German politician (born 1964)

Ruth Christina Margarete Firmenich (born 1964) is a German politician from Bündnis Sahra Wagenknecht. In the 2024 European Parliament election she was elected a Member of the European Parliament (MEP).

== Life ==
Ruth Firmenich was born in Cologne in 1964. She studied political science, American studies and German studies at the University of Bonn from 1988 to 1998.

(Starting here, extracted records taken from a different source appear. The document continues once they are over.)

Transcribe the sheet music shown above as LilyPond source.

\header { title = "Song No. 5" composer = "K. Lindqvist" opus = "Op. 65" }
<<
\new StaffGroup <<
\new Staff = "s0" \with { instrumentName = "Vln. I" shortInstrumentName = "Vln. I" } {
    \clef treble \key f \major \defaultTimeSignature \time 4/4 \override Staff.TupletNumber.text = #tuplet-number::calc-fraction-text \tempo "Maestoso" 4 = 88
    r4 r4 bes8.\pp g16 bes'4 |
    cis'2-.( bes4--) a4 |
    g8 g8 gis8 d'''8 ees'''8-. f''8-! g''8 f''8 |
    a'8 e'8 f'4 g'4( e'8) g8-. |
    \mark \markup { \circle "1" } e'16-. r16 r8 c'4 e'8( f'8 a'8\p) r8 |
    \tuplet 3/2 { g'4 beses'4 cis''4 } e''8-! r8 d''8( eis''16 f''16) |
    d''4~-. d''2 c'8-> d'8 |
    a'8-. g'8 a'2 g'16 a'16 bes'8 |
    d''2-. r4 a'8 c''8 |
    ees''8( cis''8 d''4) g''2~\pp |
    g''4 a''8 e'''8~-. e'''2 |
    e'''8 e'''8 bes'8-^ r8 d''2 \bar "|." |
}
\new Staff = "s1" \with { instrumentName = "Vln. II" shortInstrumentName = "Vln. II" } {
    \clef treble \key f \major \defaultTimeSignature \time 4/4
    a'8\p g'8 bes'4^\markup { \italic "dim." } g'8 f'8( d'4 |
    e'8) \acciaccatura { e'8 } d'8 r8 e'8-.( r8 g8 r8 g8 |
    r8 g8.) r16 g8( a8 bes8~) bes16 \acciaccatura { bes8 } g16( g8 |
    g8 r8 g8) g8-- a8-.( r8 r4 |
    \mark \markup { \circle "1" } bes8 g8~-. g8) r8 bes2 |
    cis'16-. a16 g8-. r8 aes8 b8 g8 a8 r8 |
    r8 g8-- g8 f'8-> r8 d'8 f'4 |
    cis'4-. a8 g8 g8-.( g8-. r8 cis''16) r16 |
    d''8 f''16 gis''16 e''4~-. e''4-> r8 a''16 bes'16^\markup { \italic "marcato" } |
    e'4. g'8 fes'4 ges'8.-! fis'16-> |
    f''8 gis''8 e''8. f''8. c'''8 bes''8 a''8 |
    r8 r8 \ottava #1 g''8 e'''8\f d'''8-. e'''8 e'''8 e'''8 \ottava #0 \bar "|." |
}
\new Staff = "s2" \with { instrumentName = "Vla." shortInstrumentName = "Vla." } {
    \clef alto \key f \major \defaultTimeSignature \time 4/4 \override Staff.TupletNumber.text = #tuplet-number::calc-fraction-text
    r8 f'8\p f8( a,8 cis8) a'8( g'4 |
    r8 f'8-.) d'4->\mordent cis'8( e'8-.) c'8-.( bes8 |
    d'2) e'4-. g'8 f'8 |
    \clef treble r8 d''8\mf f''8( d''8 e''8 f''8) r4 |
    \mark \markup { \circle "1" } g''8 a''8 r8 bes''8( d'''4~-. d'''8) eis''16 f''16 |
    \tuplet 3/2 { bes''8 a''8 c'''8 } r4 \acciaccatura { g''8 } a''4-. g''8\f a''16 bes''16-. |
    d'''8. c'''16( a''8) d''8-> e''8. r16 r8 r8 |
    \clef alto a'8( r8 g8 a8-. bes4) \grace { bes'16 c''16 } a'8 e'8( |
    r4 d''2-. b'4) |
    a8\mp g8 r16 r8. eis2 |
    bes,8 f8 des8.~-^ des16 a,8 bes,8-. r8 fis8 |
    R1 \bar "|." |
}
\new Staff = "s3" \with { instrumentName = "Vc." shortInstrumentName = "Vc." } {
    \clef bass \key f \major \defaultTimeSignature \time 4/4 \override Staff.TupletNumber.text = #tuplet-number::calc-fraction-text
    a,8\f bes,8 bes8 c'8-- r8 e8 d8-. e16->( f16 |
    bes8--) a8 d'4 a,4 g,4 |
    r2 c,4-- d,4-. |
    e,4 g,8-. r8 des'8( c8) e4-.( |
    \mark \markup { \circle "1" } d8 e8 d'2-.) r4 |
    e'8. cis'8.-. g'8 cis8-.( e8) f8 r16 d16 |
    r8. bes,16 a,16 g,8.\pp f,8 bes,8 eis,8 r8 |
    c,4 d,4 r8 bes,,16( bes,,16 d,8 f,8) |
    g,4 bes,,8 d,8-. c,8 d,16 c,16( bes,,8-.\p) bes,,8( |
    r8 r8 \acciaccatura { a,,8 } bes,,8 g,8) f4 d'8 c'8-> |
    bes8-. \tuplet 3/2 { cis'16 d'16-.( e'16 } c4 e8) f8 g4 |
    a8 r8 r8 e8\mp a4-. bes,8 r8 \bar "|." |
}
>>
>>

From 1995 to 1998 she worked as an assistant to Steffen Tippach, and from 1998 to 2000 as a research assistant to Fred Gebhardt. From 2000 to 2002 she worked as a human rights and Europe advisor for the Party of Democratic Socialism. From 2003 to 2004 she was a research assistant to MEP Feleknas Uca. She was president of the European Parliament Assistants Association (EPAA). Since 2004, Firmenich has worked for Sahra Wagenknecht, initially as a research assistant and since 2009 as head of her Bundestag office in Berlin. From 2012 she was an executive officer, a member of the federal committee until 2016 and a member of the federal executive board of Die Linke until 2018.

In the European elections in 2009 and 2014, she ran unsuccessfully as a candidate for the Die Linke on list position 13. In 2024, she left Die Linke and became a founding member of the Bündnis Sahra Wagenknecht. In the 2024 European elections, Firmenich was elected to the European Parliament as fourth place on BSW's list.